> [Request a] Count the lines in the records below that contain the word "Nothing", matching case exactly, and give only the number.

> [Reading text]
++++++

Saturday, July 7, 2012

Who among you...?




(free spirit)


Everywhere I go people keep telling me how beautiful my daughter is.  I just smile and say, "Oh, isn't she?  It's her eyes, so blue."

Rachel wants to cut his hair but I am insisting that we do not.  I know that there will be no return from it.  From that moment on he will be a child and not an infant, on his way towards some other stage of development.  I do not care about the actual delineations between those two terms; it is how it will make me feel.  I love his hair exactly the way that it is.  I picture him with a little haircut and I cringe, though I know it will happen eventually.  It's not as if he currently has any job interviews to go on.  How could Rachel possibly take him to Christmas Mass looking like this?  

Our little wild savage.


A friend of mine's son had alopecia.  In solidarity my friend shaved his head so that his son would not alone feel the shame of hair loss.  His son barely noticed.  He continued on just being a happy little boy, almost entirely unaware that he had any reason to feel one way or another.  My friend, who works in investment banking in NYC -  you know, the bad guys - then carried on looking like a rather tall white supremacist for a few months.  I encouraged him to get a forehead tattoo but no luck there.  It didn't have to be overt, not all forehead tattoos demand such a thing.  It could be a benign message, or even an ambiguous one.  A swastika, or the word "hate", certainly conveys its intended message.  But he could go with something like "explode" or "live feed" or "commission."

++++++

> [Request b] From the blog post above, output the passage that opens with the words "(free spirit)" and closes with "looking like this?", copying it character for character.

> [Data shown]
++++++

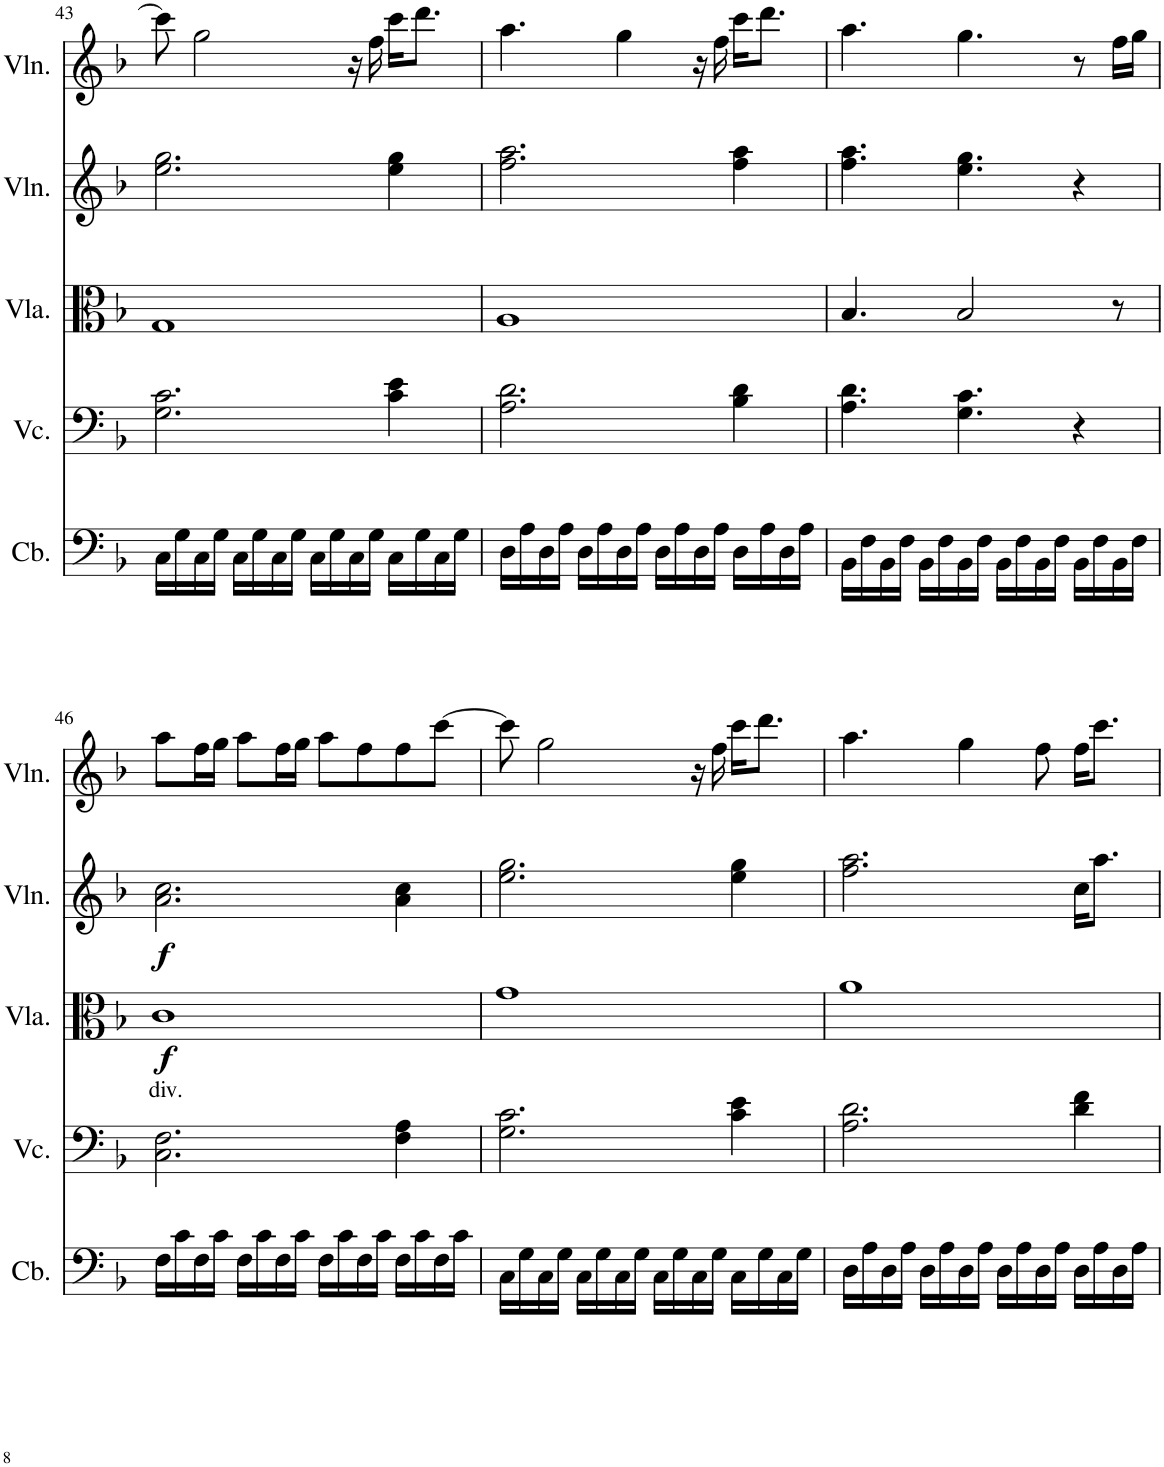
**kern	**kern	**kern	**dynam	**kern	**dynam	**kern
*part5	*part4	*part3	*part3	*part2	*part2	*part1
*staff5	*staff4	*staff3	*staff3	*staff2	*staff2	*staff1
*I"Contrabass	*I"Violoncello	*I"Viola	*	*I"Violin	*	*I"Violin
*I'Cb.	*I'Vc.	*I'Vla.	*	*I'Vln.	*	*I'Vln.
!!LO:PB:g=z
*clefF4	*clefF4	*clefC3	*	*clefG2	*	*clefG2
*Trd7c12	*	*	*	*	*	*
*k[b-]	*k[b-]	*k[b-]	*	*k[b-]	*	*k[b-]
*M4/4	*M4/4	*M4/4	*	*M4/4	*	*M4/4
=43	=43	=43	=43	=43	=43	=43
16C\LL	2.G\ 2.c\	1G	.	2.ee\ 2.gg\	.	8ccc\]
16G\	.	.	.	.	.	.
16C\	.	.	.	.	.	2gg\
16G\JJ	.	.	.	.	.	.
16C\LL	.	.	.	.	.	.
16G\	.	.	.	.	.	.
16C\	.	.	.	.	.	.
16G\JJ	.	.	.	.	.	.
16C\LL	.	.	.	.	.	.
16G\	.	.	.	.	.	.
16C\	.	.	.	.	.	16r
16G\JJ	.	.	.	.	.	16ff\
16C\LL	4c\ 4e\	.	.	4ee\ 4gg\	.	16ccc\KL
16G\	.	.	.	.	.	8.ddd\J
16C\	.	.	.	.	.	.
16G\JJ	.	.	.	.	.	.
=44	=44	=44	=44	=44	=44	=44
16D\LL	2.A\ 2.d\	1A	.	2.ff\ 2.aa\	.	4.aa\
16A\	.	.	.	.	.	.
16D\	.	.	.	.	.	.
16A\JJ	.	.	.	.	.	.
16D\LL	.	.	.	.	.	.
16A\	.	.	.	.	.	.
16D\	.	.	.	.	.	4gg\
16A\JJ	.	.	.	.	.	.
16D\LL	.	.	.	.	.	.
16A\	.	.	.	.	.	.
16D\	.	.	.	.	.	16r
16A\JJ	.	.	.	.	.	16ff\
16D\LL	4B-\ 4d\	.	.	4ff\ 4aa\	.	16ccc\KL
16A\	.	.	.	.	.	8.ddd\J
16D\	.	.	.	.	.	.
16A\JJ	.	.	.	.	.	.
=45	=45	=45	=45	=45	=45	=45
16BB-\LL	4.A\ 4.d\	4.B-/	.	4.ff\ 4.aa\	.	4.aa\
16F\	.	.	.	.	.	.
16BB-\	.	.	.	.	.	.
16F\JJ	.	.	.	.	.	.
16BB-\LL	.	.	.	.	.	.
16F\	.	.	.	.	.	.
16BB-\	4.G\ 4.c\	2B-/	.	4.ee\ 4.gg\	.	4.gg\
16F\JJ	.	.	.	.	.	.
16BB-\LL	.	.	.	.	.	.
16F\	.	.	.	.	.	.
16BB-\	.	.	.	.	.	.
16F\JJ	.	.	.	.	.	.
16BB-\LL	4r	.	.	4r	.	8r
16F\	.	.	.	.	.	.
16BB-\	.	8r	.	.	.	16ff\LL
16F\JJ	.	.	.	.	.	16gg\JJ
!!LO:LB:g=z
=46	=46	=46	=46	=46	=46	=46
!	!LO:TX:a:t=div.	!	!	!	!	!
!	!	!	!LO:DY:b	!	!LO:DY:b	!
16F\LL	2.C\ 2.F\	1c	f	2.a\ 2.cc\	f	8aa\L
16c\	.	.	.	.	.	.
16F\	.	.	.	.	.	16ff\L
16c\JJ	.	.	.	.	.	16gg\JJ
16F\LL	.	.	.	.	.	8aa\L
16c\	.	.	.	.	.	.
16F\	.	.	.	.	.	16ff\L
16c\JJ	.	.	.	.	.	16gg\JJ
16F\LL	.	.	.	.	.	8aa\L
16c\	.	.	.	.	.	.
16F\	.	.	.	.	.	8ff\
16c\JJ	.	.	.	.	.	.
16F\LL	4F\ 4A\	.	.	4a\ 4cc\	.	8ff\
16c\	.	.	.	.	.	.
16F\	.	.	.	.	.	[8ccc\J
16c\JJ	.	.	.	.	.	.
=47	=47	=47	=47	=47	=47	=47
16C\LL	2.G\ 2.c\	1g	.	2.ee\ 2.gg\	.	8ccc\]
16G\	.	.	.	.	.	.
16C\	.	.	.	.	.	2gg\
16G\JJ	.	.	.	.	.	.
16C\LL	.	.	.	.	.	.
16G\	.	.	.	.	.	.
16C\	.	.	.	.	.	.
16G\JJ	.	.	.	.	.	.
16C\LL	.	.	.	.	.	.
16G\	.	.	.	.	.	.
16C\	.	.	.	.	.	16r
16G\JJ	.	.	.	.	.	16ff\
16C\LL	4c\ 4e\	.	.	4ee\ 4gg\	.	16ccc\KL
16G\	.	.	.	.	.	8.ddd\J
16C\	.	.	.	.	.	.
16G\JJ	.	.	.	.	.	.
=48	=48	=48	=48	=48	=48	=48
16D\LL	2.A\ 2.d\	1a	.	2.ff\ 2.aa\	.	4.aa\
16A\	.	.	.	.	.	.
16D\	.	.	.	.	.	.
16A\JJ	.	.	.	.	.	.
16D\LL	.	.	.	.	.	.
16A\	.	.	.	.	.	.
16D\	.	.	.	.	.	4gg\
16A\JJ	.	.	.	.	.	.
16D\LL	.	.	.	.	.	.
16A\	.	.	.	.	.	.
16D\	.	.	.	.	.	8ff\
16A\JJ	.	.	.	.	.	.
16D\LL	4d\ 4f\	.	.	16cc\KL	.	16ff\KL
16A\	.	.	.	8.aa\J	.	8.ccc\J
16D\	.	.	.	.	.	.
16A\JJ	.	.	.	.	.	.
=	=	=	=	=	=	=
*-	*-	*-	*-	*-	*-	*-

++++++

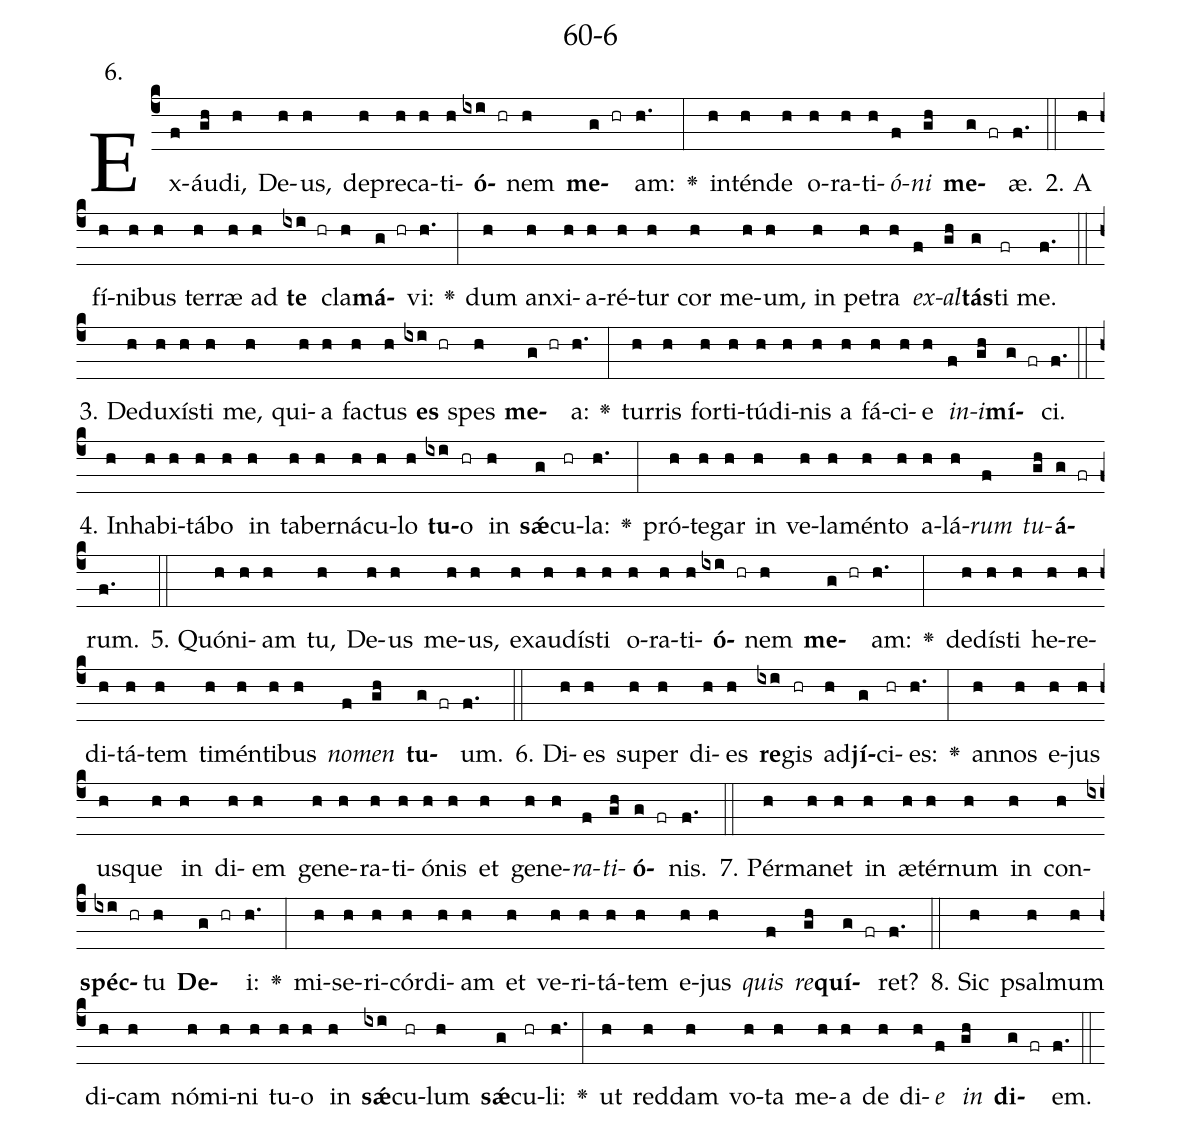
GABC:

++++++

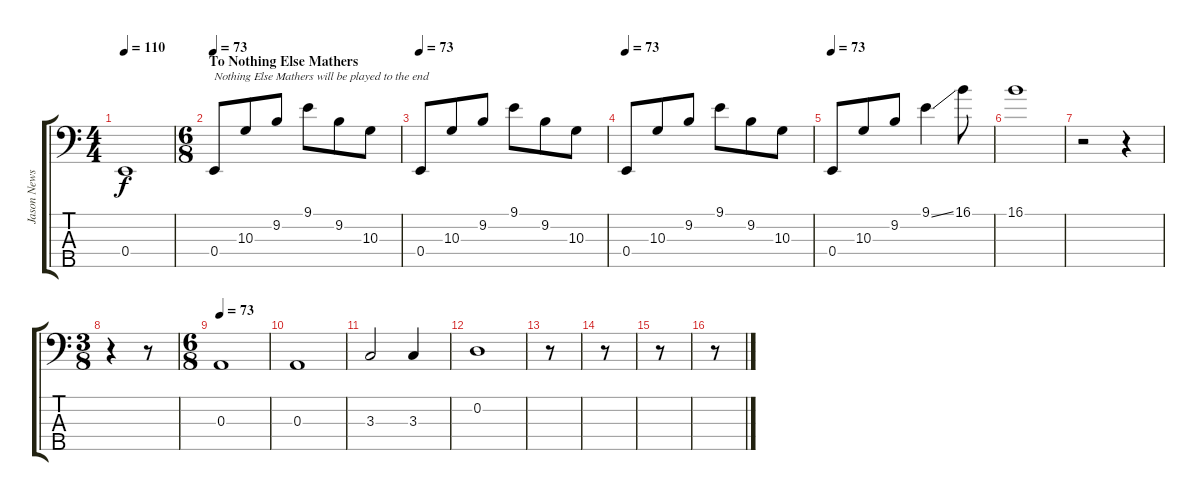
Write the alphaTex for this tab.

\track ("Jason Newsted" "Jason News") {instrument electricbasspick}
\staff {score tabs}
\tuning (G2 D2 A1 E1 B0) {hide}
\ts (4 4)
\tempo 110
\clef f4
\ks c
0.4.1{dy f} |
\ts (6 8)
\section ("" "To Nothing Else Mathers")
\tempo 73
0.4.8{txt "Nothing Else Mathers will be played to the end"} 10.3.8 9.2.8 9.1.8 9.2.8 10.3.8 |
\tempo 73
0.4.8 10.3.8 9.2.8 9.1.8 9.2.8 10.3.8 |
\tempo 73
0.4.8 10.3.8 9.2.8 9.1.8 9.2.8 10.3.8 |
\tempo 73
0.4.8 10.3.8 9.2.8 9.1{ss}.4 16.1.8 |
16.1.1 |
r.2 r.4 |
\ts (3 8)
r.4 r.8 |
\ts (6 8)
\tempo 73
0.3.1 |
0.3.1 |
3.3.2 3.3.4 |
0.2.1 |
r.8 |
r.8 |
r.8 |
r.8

++++++

> [Correct output a] 2

> [Correct output b]
(free spirit)


Everywhere I go people keep telling me how beautiful my daughter is.  I just smile and say, "Oh, isn't she?  It's her eyes, so blue."

Rachel wants to cut his hair but I am insisting that we do not.  I know that there will be no return from it.  From that moment on he will be a child and not an infant, on his way towards some other stage of development.  I do not care about the actual delineations between those two terms; it is how it will make me feel.  I love his hair exactly the way that it is.  I picture him with a little haircut and I cringe, though I know it will happen eventually.  It's not as if he currently has any job interviews to go on.  How could Rachel possibly take him to Christmas Mass looking like this?